> Problem to work on: Nothing but the lines from the top of the records through the line with "[466,346,548,366] specified ->" should be returned, exactly, and without pictures.

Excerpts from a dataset
>>>>

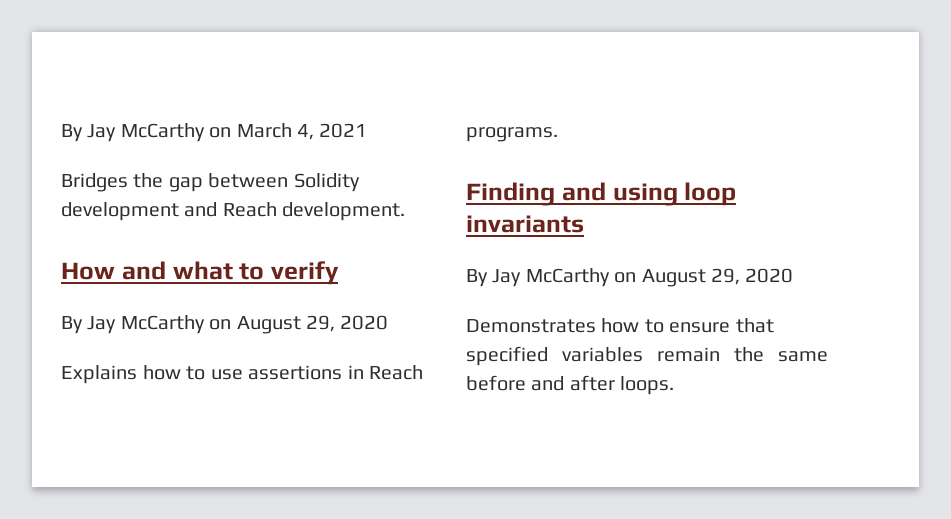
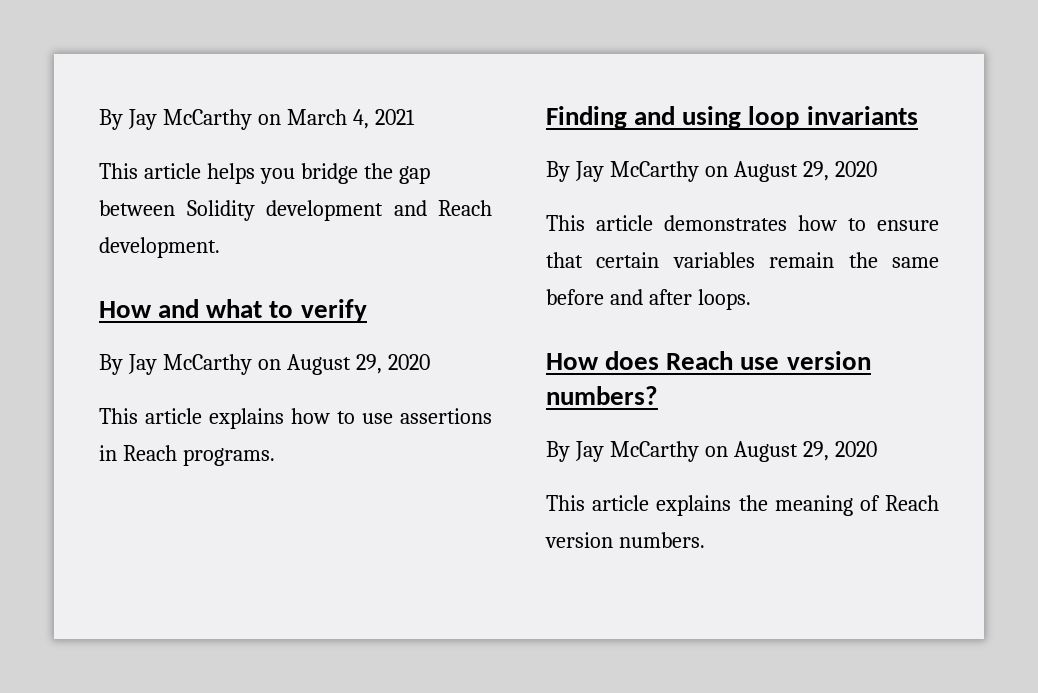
[61,173,128,192] Bridges -> [99,163,358,184] This article helps you bridge
[61,365,137,384] Explains -> [99,408,284,429] This article explains
[466,319,596,333] Demonstrates -> [546,215,787,231] This article demonstrates
[466,346,548,366] specified -> [596,252,660,268] certain
(675, 385) none -> [546,351,871,370] [546,386,658,405] [546,441,877,462] [546,495,939,516] [545,532,705,548] // How does Reach use version numbers? // By Jay McCarthy on August 29, 2020 // This article explains the meaning of Reach version numbers.

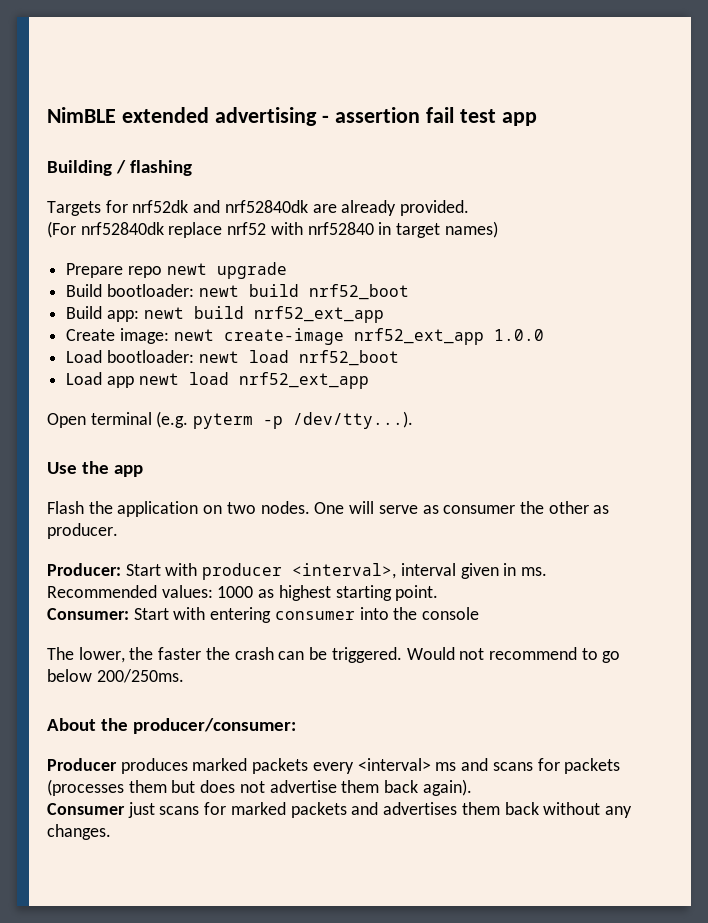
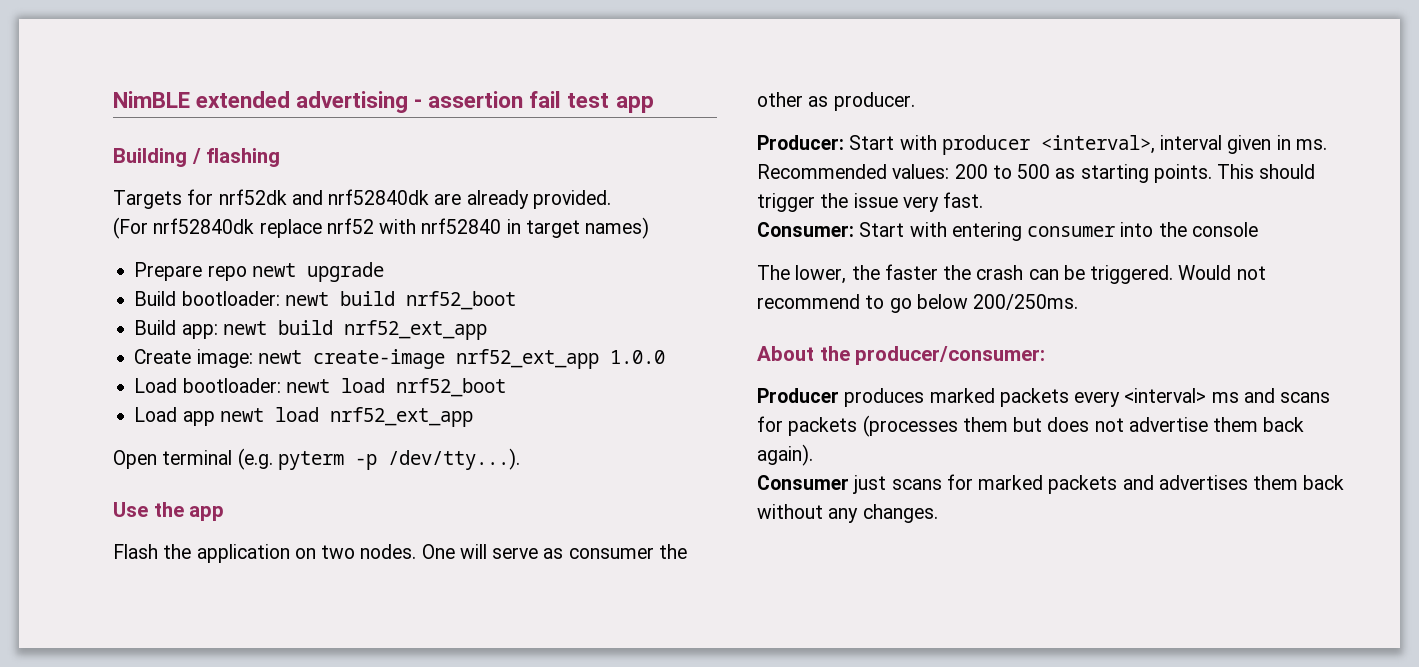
[217,585,439,601] 1000 as highest starting point. -> [954,164,1316,183] [757,192,984,212] 200 to 500 as starting points. This should trigger the issue very fast.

<<<<

> Written response:
[61,173,128,192] Bridges -> [99,163,358,184] This article helps you bridge
[61,365,137,384] Explains -> [99,408,284,429] This article explains
[466,319,596,333] Demonstrates -> [546,215,787,231] This article demonstrates
[466,346,548,366] specified -> [596,252,660,268] certain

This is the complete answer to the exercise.